## WORK REQUIRED
Put the part of the items that runs from the very start through the line containing "dist [0.002366, 0.000409]" into a numbered list, leaving out any blank lines.

[Dataset items]
---------------

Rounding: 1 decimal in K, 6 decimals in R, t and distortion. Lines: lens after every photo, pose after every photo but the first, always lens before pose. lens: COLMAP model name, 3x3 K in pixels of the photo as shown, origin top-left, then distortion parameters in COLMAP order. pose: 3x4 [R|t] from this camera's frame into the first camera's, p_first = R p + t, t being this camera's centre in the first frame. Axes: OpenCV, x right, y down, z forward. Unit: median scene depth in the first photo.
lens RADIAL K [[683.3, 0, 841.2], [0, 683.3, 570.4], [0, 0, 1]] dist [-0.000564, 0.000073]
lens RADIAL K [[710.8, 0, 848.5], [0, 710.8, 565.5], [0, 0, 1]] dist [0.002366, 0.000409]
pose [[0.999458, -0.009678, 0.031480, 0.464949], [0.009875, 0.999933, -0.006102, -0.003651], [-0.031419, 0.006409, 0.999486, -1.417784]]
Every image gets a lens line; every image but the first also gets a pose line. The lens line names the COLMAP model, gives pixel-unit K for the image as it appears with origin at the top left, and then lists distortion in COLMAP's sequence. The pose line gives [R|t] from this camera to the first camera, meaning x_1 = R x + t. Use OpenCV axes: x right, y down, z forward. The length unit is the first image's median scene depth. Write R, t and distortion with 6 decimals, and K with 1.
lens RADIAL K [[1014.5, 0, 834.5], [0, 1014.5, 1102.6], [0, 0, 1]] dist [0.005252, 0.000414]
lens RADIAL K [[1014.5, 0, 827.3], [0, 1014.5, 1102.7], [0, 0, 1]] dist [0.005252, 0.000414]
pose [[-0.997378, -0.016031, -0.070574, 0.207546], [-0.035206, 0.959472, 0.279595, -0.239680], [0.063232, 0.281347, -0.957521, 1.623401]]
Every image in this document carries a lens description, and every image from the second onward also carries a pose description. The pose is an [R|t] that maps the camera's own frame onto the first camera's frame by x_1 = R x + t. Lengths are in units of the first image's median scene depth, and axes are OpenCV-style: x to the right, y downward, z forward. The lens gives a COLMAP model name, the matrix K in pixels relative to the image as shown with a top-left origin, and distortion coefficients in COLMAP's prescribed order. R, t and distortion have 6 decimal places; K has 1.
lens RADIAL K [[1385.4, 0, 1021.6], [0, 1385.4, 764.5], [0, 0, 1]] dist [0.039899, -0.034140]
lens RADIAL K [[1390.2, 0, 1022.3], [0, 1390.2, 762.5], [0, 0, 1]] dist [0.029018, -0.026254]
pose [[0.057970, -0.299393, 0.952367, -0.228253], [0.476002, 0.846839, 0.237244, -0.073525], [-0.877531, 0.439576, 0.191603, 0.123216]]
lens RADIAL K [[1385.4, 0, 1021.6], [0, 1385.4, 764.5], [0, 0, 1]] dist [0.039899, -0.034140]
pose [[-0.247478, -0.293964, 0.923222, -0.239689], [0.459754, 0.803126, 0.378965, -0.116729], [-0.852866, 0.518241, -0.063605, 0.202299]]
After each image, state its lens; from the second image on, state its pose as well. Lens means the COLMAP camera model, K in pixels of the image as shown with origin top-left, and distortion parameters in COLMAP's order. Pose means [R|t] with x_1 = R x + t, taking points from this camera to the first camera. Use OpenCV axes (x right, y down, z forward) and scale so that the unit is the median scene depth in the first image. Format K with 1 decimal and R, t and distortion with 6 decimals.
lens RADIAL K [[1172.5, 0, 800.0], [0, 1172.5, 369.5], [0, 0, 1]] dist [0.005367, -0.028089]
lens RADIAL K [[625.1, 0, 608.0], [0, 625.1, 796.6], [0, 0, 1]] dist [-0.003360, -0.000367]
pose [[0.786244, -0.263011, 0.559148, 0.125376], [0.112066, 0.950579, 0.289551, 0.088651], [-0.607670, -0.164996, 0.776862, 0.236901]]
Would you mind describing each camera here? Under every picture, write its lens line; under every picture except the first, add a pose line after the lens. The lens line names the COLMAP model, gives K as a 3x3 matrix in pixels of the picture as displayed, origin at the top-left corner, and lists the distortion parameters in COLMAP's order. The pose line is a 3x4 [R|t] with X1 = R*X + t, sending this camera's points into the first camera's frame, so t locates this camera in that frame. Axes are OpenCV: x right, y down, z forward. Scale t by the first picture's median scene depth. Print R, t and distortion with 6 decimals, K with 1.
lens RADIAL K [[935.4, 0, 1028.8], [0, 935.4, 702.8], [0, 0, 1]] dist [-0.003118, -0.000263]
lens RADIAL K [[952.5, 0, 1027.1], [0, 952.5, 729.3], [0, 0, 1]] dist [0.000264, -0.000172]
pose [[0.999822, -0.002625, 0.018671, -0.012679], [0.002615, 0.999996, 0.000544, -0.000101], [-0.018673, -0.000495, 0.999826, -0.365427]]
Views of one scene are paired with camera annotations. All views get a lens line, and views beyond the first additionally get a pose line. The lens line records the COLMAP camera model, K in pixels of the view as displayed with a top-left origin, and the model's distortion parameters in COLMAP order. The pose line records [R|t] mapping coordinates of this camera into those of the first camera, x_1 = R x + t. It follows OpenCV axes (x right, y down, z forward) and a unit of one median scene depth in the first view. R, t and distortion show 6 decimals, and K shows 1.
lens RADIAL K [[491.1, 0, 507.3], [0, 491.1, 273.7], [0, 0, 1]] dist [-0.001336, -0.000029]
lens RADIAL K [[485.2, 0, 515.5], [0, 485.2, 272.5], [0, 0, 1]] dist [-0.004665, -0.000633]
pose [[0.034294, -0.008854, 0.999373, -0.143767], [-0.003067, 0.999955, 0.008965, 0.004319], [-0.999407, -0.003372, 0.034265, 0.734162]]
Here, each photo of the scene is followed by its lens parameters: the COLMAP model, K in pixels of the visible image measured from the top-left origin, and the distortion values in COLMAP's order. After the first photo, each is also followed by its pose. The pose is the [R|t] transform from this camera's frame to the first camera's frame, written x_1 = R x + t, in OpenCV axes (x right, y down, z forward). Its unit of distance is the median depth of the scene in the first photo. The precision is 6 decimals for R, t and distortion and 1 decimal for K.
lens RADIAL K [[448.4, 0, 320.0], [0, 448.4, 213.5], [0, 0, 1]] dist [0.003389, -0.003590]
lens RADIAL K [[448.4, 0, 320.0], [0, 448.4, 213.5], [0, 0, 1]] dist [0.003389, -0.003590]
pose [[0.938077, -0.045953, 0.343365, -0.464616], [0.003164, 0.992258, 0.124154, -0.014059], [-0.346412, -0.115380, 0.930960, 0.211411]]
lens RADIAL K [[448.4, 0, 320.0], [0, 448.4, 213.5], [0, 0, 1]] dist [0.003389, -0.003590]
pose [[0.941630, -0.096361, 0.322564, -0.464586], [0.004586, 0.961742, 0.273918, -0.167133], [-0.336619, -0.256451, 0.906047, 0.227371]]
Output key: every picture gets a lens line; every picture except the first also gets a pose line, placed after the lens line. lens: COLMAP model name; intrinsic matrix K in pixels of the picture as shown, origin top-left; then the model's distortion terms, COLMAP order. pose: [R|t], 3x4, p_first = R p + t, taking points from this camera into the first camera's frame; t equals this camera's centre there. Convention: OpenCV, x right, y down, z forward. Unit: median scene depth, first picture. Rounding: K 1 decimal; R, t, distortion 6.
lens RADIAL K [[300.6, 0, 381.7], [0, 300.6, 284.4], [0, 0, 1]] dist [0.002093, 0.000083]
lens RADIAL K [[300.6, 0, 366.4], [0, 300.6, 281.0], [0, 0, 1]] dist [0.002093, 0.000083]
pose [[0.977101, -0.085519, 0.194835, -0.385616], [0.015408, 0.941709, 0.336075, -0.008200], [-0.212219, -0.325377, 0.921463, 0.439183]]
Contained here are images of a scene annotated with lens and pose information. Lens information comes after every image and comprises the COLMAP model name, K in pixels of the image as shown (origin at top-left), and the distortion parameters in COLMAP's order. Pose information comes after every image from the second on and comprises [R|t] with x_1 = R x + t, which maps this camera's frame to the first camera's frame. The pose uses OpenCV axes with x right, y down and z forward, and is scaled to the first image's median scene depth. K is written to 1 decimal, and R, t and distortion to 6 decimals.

---------------

## RESULT
1. Rounding: 1 decimal in K, 6 decimals in R, t and distortion. Lines: lens after every photo, pose after every photo but the first, always lens before pose. lens: COLMAP model name, 3x3 K in pixels of the photo as shown, origin top-left, then distortion parameters in COLMAP order. pose: 3x4 [R|t] from this camera's frame into the first camera's, p_first = R p + t, t being this camera's centre in the first frame. Axes: OpenCV, x right, y down, z forward. Unit: median scene depth in the first photo.
2. lens RADIAL K [[683.3, 0, 841.2], [0, 683.3, 570.4], [0, 0, 1]] dist [-0.000564, 0.000073]
3. lens RADIAL K [[710.8, 0, 848.5], [0, 710.8, 565.5], [0, 0, 1]] dist [0.002366, 0.000409]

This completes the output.